* _WORK REQUIRED_
Look in the data below for the line that has "Free Shipping on Orders over $100", then print exactly every line from there through the line that has "7 Beaches To See Around The World", leaving pictures out.

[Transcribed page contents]

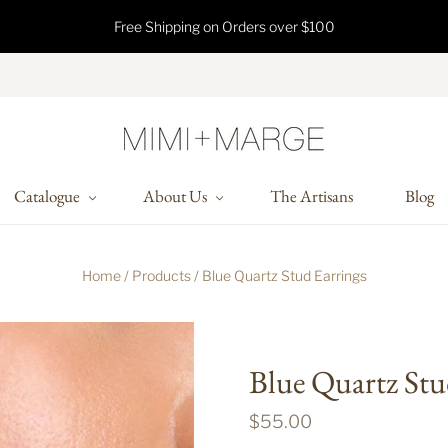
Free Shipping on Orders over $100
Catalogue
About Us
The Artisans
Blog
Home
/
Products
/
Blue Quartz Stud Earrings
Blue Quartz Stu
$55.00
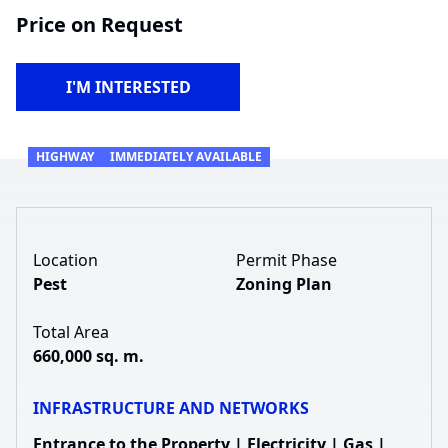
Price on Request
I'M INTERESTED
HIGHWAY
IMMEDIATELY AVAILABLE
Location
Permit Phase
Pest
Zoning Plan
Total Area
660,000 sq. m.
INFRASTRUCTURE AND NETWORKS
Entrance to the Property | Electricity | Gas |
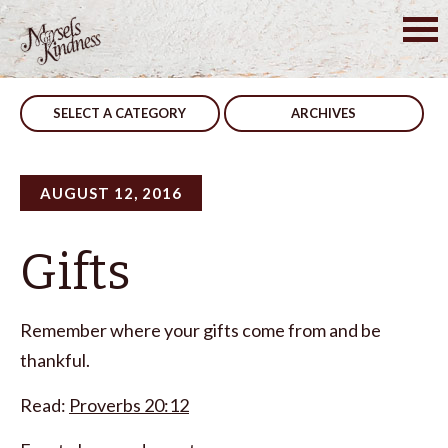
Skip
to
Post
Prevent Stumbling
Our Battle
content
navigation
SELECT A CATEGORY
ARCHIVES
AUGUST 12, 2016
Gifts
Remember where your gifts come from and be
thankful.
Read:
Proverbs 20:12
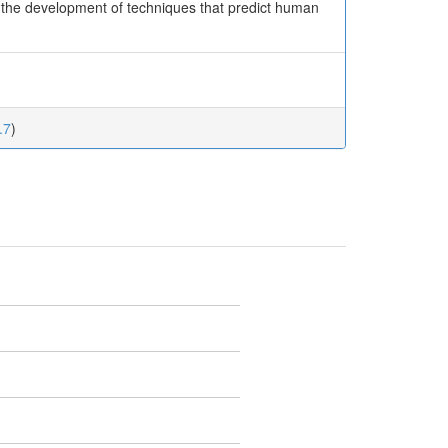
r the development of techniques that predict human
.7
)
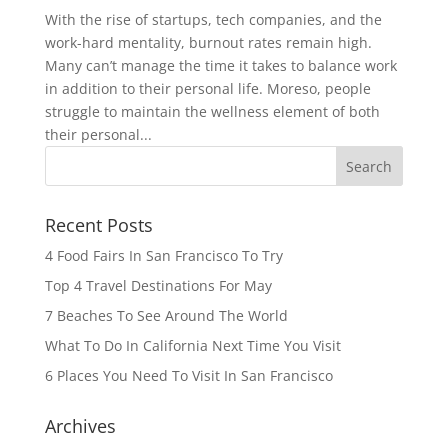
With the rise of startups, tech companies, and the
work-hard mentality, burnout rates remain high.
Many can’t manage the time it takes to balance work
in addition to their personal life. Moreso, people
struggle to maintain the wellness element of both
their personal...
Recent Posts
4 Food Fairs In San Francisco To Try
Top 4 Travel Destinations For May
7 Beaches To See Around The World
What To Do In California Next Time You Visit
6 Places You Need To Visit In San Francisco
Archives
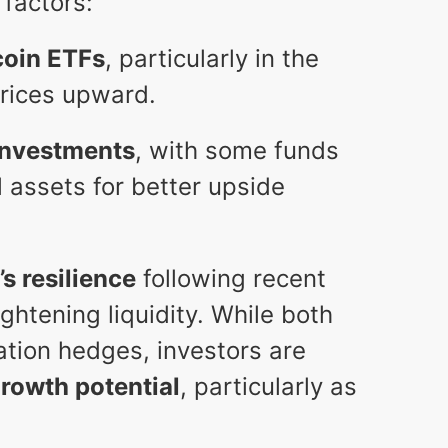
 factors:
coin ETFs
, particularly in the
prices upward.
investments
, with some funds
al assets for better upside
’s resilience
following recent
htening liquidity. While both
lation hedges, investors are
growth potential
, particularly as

==

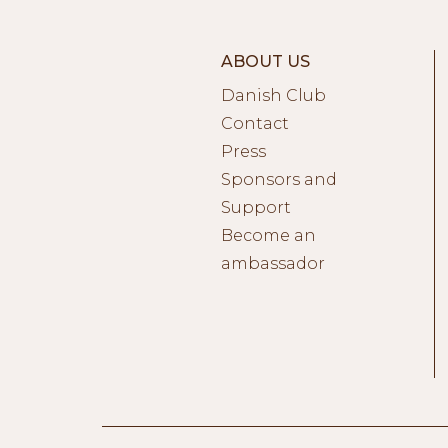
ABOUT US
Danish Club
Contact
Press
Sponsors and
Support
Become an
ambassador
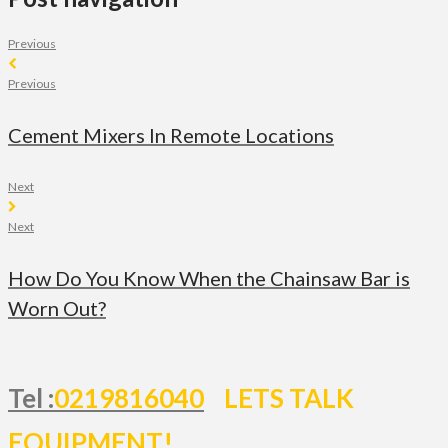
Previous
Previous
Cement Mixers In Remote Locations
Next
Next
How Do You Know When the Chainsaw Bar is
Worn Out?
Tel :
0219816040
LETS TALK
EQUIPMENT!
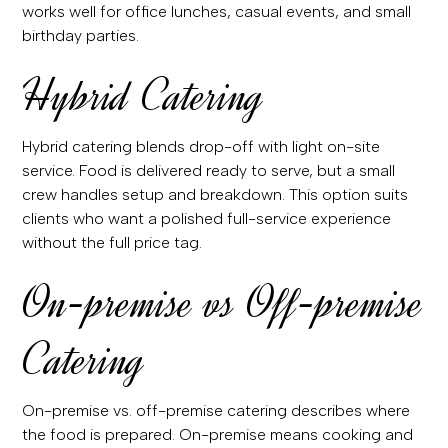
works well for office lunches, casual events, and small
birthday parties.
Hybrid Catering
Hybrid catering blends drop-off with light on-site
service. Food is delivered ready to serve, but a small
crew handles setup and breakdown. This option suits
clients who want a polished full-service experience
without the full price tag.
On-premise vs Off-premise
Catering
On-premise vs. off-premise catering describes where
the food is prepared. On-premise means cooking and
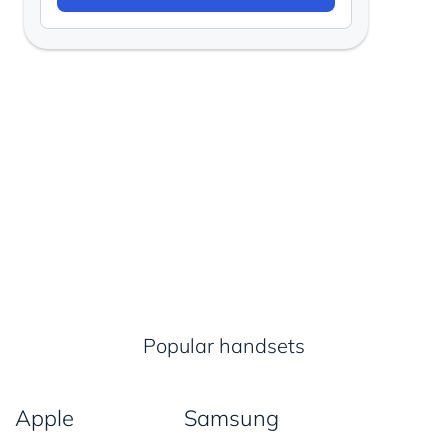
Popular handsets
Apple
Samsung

--

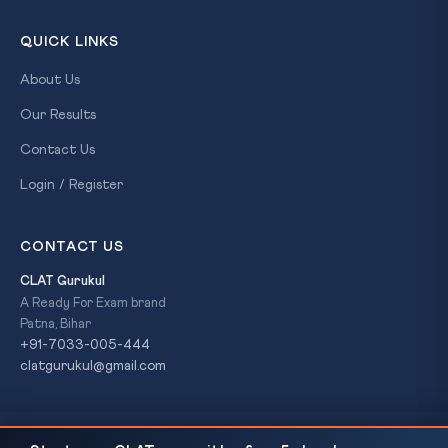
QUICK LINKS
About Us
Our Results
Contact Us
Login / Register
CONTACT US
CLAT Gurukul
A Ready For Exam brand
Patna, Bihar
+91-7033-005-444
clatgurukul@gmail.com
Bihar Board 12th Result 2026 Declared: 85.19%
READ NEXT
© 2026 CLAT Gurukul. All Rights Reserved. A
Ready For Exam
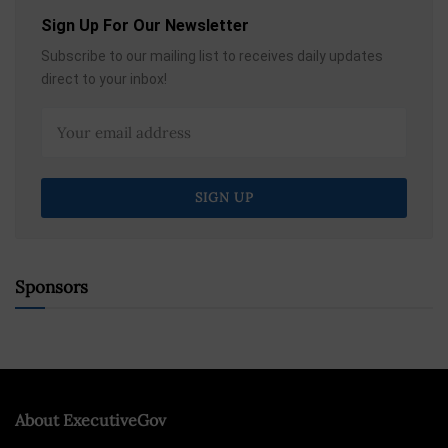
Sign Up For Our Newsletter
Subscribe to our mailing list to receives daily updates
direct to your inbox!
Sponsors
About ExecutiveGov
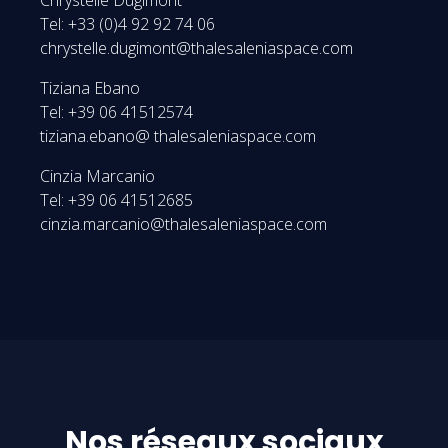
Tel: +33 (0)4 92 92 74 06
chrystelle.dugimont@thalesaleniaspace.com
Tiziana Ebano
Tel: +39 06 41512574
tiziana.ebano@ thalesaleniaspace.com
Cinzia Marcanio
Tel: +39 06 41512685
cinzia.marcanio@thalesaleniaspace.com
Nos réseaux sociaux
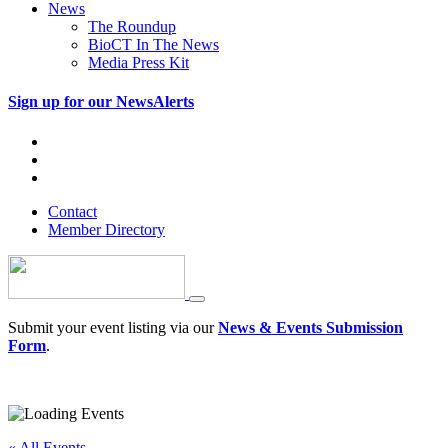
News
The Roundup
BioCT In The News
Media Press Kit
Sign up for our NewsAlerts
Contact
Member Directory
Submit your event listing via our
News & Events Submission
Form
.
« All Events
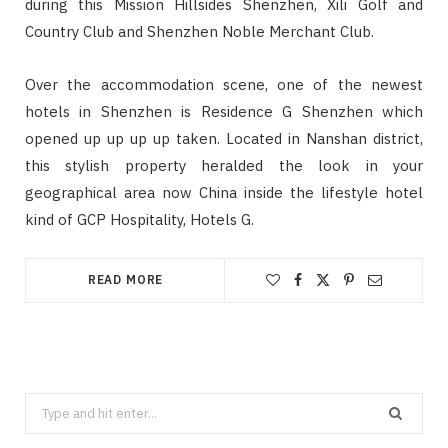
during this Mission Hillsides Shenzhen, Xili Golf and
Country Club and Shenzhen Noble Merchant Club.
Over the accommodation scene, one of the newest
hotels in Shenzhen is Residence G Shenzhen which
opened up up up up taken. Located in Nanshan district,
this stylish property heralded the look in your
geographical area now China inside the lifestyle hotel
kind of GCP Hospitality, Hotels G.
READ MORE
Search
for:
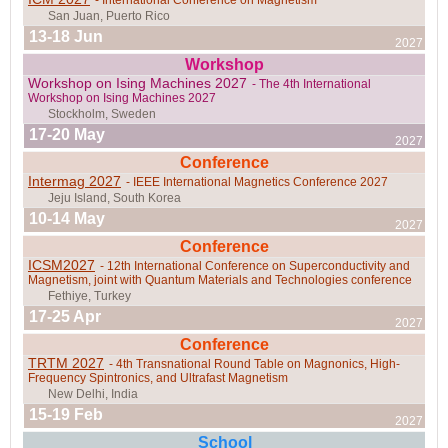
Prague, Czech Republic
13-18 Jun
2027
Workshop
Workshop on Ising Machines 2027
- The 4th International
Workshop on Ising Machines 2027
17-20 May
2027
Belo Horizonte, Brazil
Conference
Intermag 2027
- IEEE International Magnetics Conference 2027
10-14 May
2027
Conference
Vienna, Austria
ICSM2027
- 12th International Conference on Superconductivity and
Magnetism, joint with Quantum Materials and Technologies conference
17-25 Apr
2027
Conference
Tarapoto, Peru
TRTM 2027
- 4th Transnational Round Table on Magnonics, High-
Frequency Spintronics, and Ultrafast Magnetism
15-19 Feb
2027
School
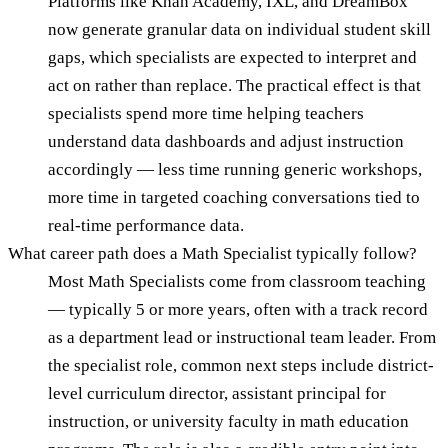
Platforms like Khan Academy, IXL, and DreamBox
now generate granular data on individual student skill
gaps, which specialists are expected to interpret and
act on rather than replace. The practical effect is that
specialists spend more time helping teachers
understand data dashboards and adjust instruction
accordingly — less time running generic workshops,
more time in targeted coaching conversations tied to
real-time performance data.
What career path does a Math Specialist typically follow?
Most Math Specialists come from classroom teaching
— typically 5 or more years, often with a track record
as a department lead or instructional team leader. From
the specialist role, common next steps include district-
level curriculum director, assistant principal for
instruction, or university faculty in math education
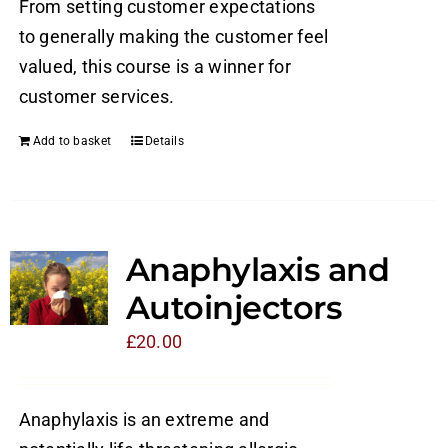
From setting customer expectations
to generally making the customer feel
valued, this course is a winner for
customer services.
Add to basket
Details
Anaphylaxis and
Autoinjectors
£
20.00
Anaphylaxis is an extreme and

* _RESPONSE_
Free Shipping on Orders over $100
Catalogue
About Us
The Artisans
Blog
Home
/
Products
/
Blue Quartz Stud Earrings
Blue Quartz Stu
$55.00
Price on Request
I'M INTERESTED
HIGHWAY
IMMEDIATELY AVAILABLE
Location
Permit Phase
Pest
Zoning Plan
Total Area
660,000 sq. m.
INFRASTRUCTURE AND NETWORKS
Entrance to the Property | Electricity | Gas |
Skip
to
Post
Prevent Stumbling
Our Battle
content
navigation
SELECT A CATEGORY
ARCHIVES
AUGUST 12, 2016
Gifts
Remember where your gifts come from and be
thankful.
Read:
Proverbs 20:12
r the development of techniques that predict human
.7
)
With the rise of startups, tech companies, and the
work-hard mentality, burnout rates remain high.
Many can’t manage the time it takes to balance work
in addition to their personal life. Moreso, people
struggle to maintain the wellness element of both
their personal...
Recent Posts
4 Food Fairs In San Francisco To Try
Top 4 Travel Destinations For May
7 Beaches To See Around The World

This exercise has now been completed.